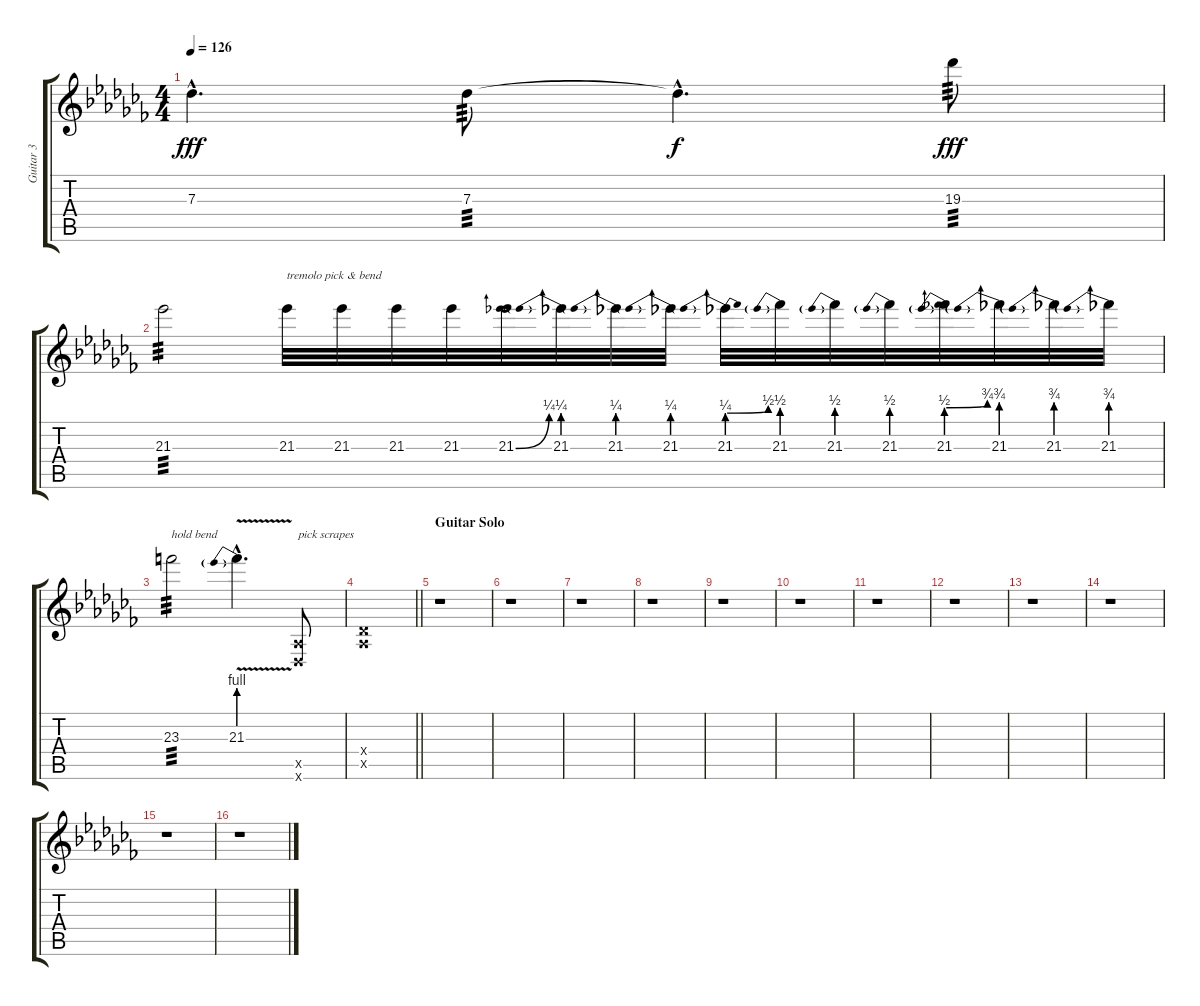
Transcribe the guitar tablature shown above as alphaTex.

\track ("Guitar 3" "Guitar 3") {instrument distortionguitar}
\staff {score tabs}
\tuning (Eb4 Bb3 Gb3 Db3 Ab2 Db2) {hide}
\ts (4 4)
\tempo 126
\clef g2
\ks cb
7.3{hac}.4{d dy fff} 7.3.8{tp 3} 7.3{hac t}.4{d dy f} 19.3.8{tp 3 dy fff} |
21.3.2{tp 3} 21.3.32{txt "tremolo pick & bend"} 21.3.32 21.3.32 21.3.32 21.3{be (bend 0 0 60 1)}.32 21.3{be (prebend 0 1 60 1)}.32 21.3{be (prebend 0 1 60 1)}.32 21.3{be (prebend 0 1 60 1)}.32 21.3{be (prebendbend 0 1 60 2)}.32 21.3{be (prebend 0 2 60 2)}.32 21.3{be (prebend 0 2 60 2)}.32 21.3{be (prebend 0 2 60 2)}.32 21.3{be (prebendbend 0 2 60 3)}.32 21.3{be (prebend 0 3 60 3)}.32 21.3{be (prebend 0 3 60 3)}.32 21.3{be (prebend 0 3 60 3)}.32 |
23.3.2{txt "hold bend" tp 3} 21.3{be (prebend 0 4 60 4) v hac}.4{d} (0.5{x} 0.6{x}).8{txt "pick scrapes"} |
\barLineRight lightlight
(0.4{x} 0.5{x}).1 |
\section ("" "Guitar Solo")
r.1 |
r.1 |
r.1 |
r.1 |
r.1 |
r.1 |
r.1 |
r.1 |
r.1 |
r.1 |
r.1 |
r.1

** WHAT IS NEEDED **
Reproduce the entry above verbatim, leaving out the picture.

** OUTPUT FOR THIS EXERCISE **
Transcribe the guitar tablature shown above as alphaTex.

\track ("Guitar 3" "Guitar 3") {instrument distortionguitar}
\staff {score tabs}
\tuning (Eb4 Bb3 Gb3 Db3 Ab2 Db2) {hide}
\ts (4 4)
\tempo 126
\clef g2
\ks cb
7.3{hac}.4{d dy fff} 7.3.8{tp 3} 7.3{hac t}.4{d dy f} 19.3.8{tp 3 dy fff} |
21.3.2{tp 3} 21.3.32{txt "tremolo pick & bend"} 21.3.32 21.3.32 21.3.32 21.3{be (bend 0 0 60 1)}.32 21.3{be (prebend 0 1 60 1)}.32 21.3{be (prebend 0 1 60 1)}.32 21.3{be (prebend 0 1 60 1)}.32 21.3{be (prebendbend 0 1 60 2)}.32 21.3{be (prebend 0 2 60 2)}.32 21.3{be (prebend 0 2 60 2)}.32 21.3{be (prebend 0 2 60 2)}.32 21.3{be (prebendbend 0 2 60 3)}.32 21.3{be (prebend 0 3 60 3)}.32 21.3{be (prebend 0 3 60 3)}.32 21.3{be (prebend 0 3 60 3)}.32 |
23.3.2{txt "hold bend" tp 3} 21.3{be (prebend 0 4 60 4) v hac}.4{d} (0.5{x} 0.6{x}).8{txt "pick scrapes"} |
\barLineRight lightlight
(0.4{x} 0.5{x}).1 |
\section ("" "Guitar Solo")
r.1 |
r.1 |
r.1 |
r.1 |
r.1 |
r.1 |
r.1 |
r.1 |
r.1 |
r.1 |
r.1 |
r.1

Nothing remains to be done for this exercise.